Costing and Valuation
Methods of economic costing and valuation rely on the notion of opportunity cost of resources used, degraded, or saved. Opportunity cost depends on whether the market is competitive or monopolistic and whether any externalities are present. It also depends on the rate at which future costs are discounted, which can vary across countries, over time, and over generations. The impact of uncertainty also can be valued if the probabilities of different possible outcomes are known. Public and nonmarket goods and services can be valued through willingness to pay for them or willingness to accept compensation for lack of them. Impacts on different groups, societies, nations, and species need to be assessed. Comparison of alternative distributions of welfare across individuals and groups within a country can be justified if they are made according to internally consistent norms. Comparisons across nations with different societal, ethical, and governmental structures cannot yet be made meaningfully.

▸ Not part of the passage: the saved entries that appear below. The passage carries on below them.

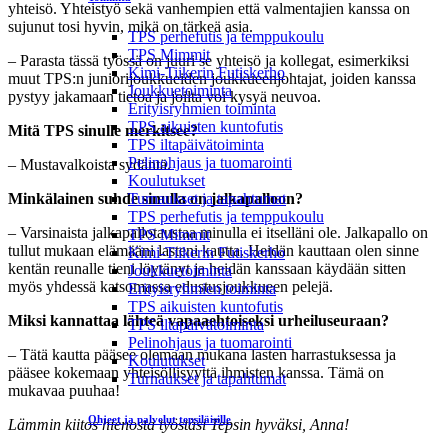
yhteisö. Yhteistyö sekä vanhempien että valmentajien kanssa on
sujunut tosi hyvin, mikä on tärkeä asia.
TPS perhefutis ja temppukoulu
TPS Mimmit
– Parasta tässä työssä on juuri se yhteisö ja kollegat, esimerkiksi
Kimi-Tiikerin Futiskerho
muut TPS:n juniorijoukkueiden joukkueenjohtajat, joiden kanssa
Joukkuetoiminta
pystyy jakamaan tietoa ja joilta voi kysyä neuvoa.
Erityisryhmien toiminta
TPS aikuisten kuntofutis
Mitä TPS sinulle merkitsee?
TPS iltapäivätoiminta
Pelinohjaus ja tuomarointi
– Mustavalkoista sydäntä.
Koulutukset
Minkälainen suhde sinulla on jalkapalloon?
Turnaukset ja tapahtumat
TPS perhefutis ja temppukoulu
– Varsinaista jalkapallotaustaa minulla ei itselläni ole. Jalkapallo on
TPS Mimmit
tullut mukaan elämääni lasteni kautta. Heidän kauttaan olen sinne
Kimi-Tiikerin Futiskerho
kentän reunalle tieni löytänyt ja heidän kanssaan käydään sitten
Joukkuetoiminta
myös yhdessä katsomassa edustusjoukkueen pelejä.
Erityisryhmien toiminta
TPS aikuisten kuntofutis
Miksi kannattaa lähteä vapaaehtoiseksi urheiluseuraan?
TPS iltapäivätoiminta
Pelinohjaus ja tuomarointi
– Tätä kautta pääsee olemaan mukana lasten harrastuksessa ja
Koulutukset
pääsee kokemaan yhteisöllisyyttä ihmisten kanssa. Tämä on
Turnaukset ja tapahtumat
mukavaa puuhaa!
Ohjeet ja palvelut tepsiläisille
Lämmin kiitos hienosta työstäsi Tepsin hyväksi, Anna!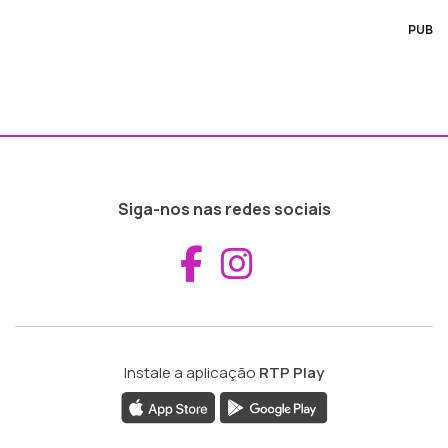
PUB
Siga-nos nas redes sociais
Aceder ao Fac
Aceder ao I
Instale a aplicação
RTP Play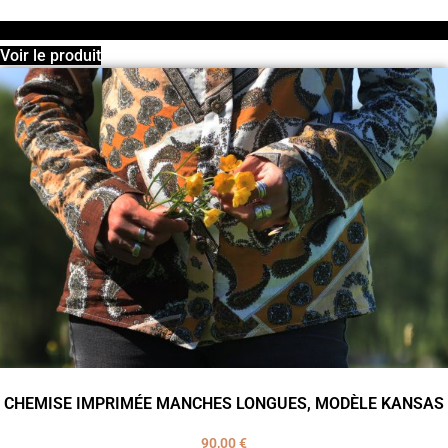
Voir le produit
CHEMISE IMPRIMÉE MANCHES LONGUES, MODÈLE KANSAS
90,00
€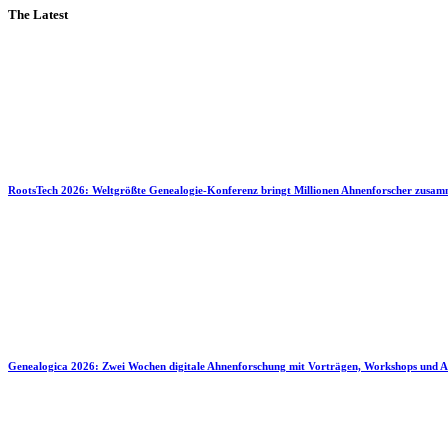
The Latest
RootsTech 2026: Weltgrößte Genealogie-Konferenz bringt Millionen Ahnenforscher zusa
Genealogica 2026: Zwei Wochen digitale Ahnenforschung mit Vorträgen, Workshops und A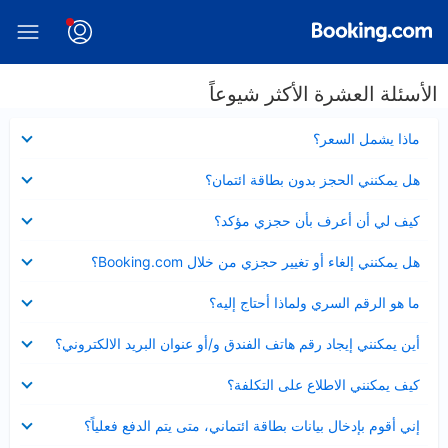
الأسئلة العشرة الأكثر شيوعاً
عرض
ماذا يشمل السعر؟
مصغر
عرض
هل يمكنني الحجز بدون بطاقة ائتمان؟
مصغر
عرض
كيف لي أن أعرف بأن حجزي مؤكد؟
مصغر
عرض
هل يمكنني إلغاء أو تغيير حجزي من خلال Booking.com؟
مصغر
عرض
ما هو الرقم السري ولماذا أحتاج إليه؟
مصغر
عرض
أين يمكنني إيجاد رقم هاتف الفندق و/أو عنوان البريد الالكتروني؟
مصغر
عرض
كيف يمكنني الاطلاع على التكلفة؟
مصغر
عرض
إني أقوم بإدخال بيانات بطاقة ائتماني، متى يتم الدفع فعلياً؟
مصغر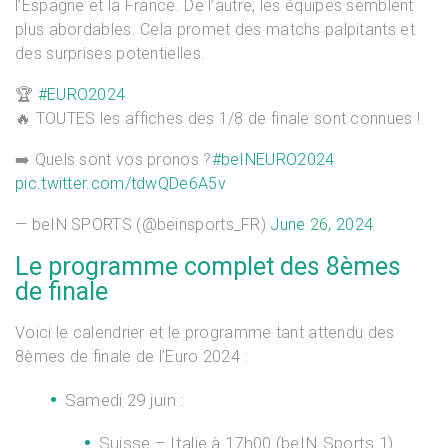
l’Espagne et la France. De l’autre, les équipes semblent
plus abordables. Cela promet des matchs palpitants et
des surprises potentielles.
🏆
#EURO2024
🔥 TOUTES les affiches des 1/8 de finale sont connues !
➡️ Quels sont vos pronos ?
#beINEURO2024
pic.twitter.com/tdwQDe6A5v
— beIN SPORTS (@beinsports_FR)
June 26, 2024
Le programme complet des 8èmes
de finale
Voici le calendrier et le programme tant attendu des
8èmes de finale de l’Euro 2024 :
Samedi 29 juin :
Suisse – Italie à 17h00 (beIN Sports 1)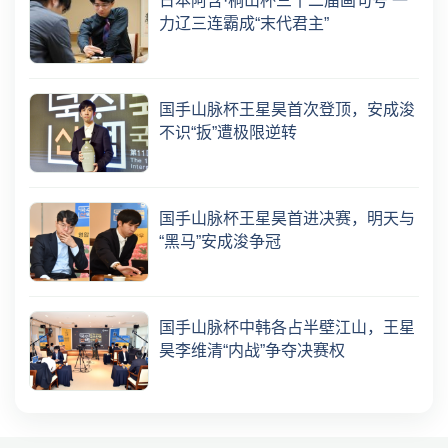
日本阿含·桐山杯三十二届画句号 一
力辽三连霸成“末代君主”
国手山脉杯王星昊首次登顶，安成浚
不识“扳”遭极限逆转
国手山脉杯王星昊首进决赛，明天与
“黑马”安成浚争冠
国手山脉杯中韩各占半壁江山，王星
昊李维清“内战”争夺决赛权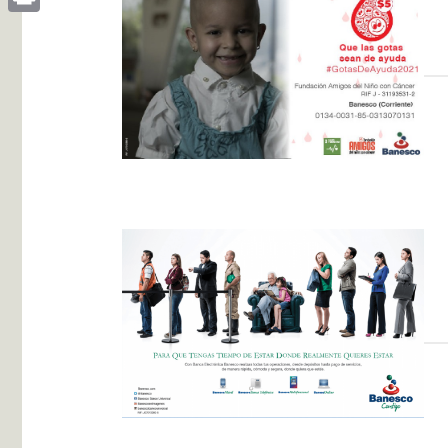
Print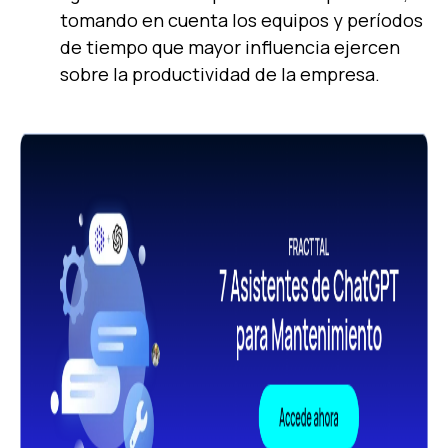
tomando en cuenta los equipos y períodos
de tiempo que mayor influencia ejercen
sobre la productividad de la empresa.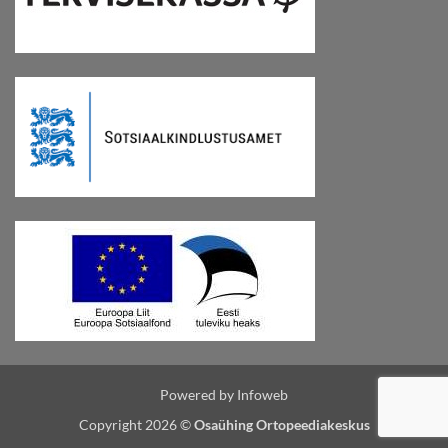
Powered by Infoweb
Copyright 2026 ©
Osaühing Ortopeediakeskus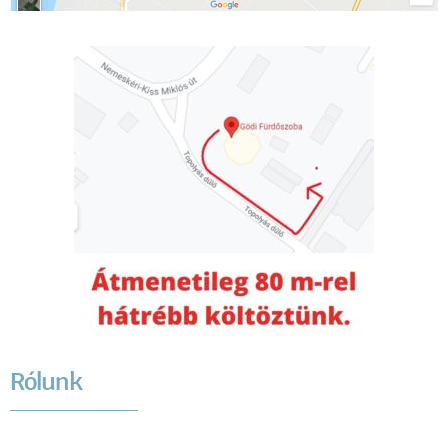
Rólunk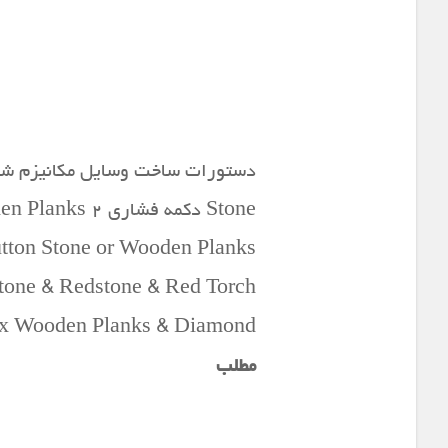
Jukebox Wooden Planks & Diamond پخش کننده آهنگ ۹ stone & Bow & Redstone
مطلب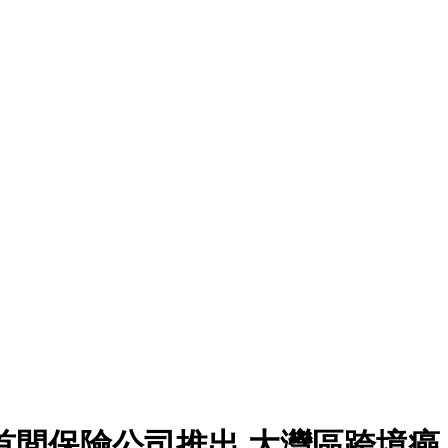
首間保險公司推出 大灣區跨境癌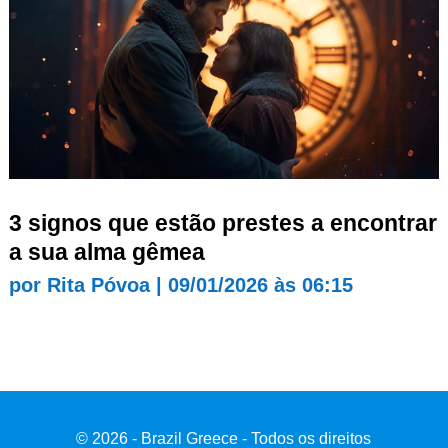
3 signos que estão prestes a encontrar
a sua alma gêmea
por
Rita Póvoa
|
09/01/2026 às 06:15
© 2026 - Brazil Greece - Todos os direitos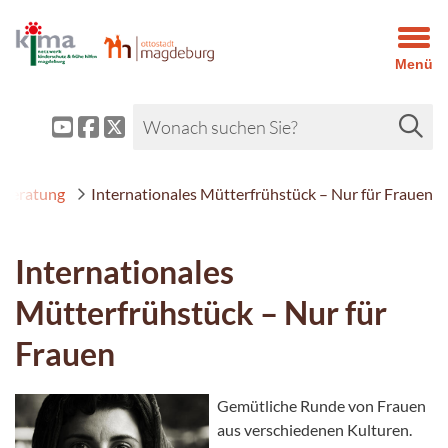
Menü
Beratung
Internationales Mütterfrühstück – Nur für Frauen
Internationales
Mütterfrühstück – Nur für
Frauen
Gemütliche Runde von Frauen
aus verschiedenen Kulturen.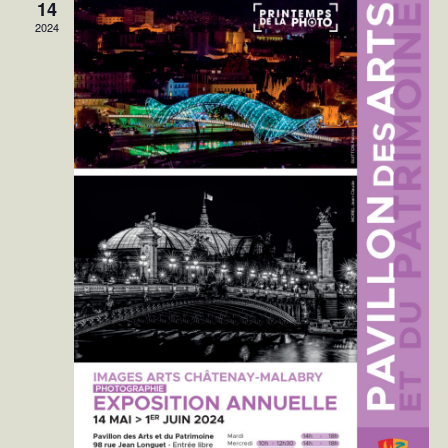
14
2024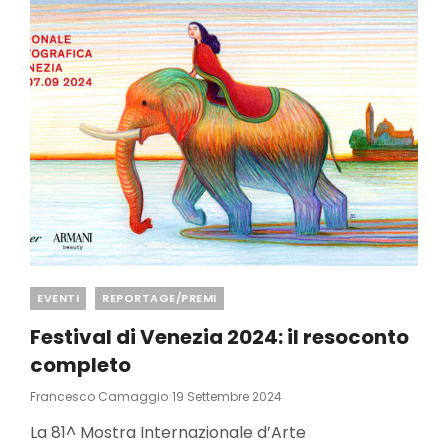
Categories
EVENTI
REPORTAGE/PREMI
Festival di Venezia 2024: il resoconto
completo
Posted
Francesco Camaggio
19 Settembre 2024
On
La 81^ Mostra Internazionale d’Arte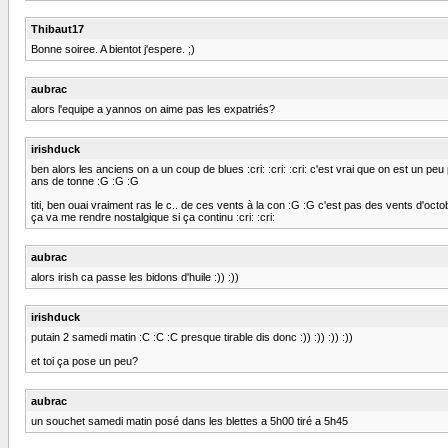
Thibaut17
Bonne soiree. A bientot j'espere. ;)
aubrac
alors l'equipe a yannos on aime pas les expatriés?
irishduck
ben alors les anciens on a un coup de blues :cri: :cri: :cri: c'est vrai que on est un pe
ans de tonne :G :G :G
titi, ben ouai vraiment ras le c.. de ces vents à la con :G :G c'est pas des vents d'oc
ça va me rendre nostalgique si ça continu :cri: :cri:
aubrac
alors irish ca passe les bidons d'huile :)) :))
irishduck
putain 2 samedi matin :C :C :C presque tirable dis donc :)) :)) :)) :))
et toi ça pose un peu?
aubrac
un souchet samedi matin posé dans les blettes a 5h00 tiré a 5h45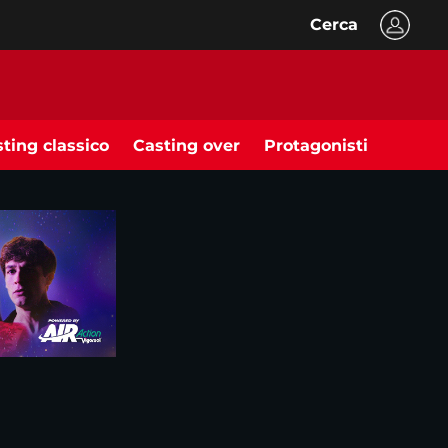
Cerca
ting classico
Casting over
Protagonisti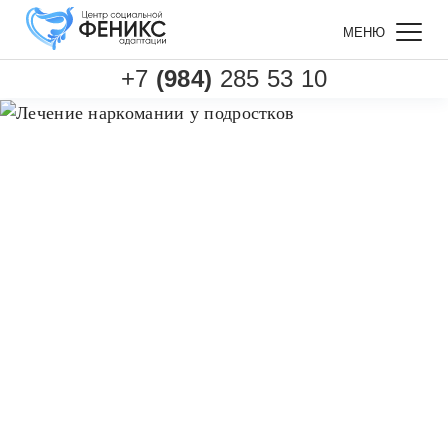
МЕНЮ
+7
(984)
285 53 10
Главная
Услуги
Лечение наркомании
Лечение наркомании у подростков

No new fundamental developments in costing and valuation methodology have taken place since the SAR. Many new applications of existing methods to a widening range of climate change issues, however, have demonstrated the strengths and limitations of some of these methods. For example, many contingent valuation studies have raised questions about the reliability of such evaluations. Similarly, more attention is now paid to the limitations of methods that underlie efforts to reduce all impacts to one monetary value and/or to compare welfare across countries and cultures. Multi-objective assessments are preferred, but means by which their underlying metrics might more accurately reflect diverse social, political, economic, and cultural contexts need to be developed. In addition, methods for integrating across these multiple metrics are still missing from the methodological repertoire.

Treatment of Uncertainties
The Earth's linked climate and social-natural systems are very complex; thus, there are many unresolved uncertainties in nearly all aspects of the assessment of climatic impacts, vulnerabilities, and adaptation. Subjective judgments are inevitable in most estimates of such complex systems. Since the SAR, more consistent treatment of uncertainties and assessment of biases in judgments have been attempted. Progress also has been made in developing methods for expressing confidence levels for estimates, outcomes, and conclusions, based on more consistent quantitative scales or consistently defined sets of terms to describe the state of the science. Notable attempts to provide "traceable accounts" of how disaggregated information has been incorporated into aggregated estimates have been made, but more work is needed. Greater attention to eliminating inconsistent use of confidence terms or including a full range of uncertainty for key results is still needed in future assessments. Whereas significant progress on issues of uncertainty has been achieved in the context of impacts and vulnerability, a major challenge now lies in addressing uncertainties associated with adaptability.

Decision Analytic Frameworks
Policymakers who are responsible for devising and implementing adaptive policies should be able to rely on results from one or more of a diverse set of decision analytical frameworks. Commonly used methods include cost-benefit and -effectiveness analyses, various types of decision analysis (including multi-objective studies), and participatory techniques such as policy exercises, but there are many other possible approaches. Among the large number of assessments of climate change impacts reviewed in this volume, only a small fraction include comprehensive and quantitative estimates of adaptation options and their costs, benefits, and uncertainty characteristics. This information is necessary for meaningful applications of any decision analytical method. Very few cases in which decision analytic frameworks have been used in evaluating adaptation options have been reported. Greater use of methods in support of adaptation decisions is needed to establish their efficacy and identify directions for necessary research in the context of vulnerability and adaptation to climate change.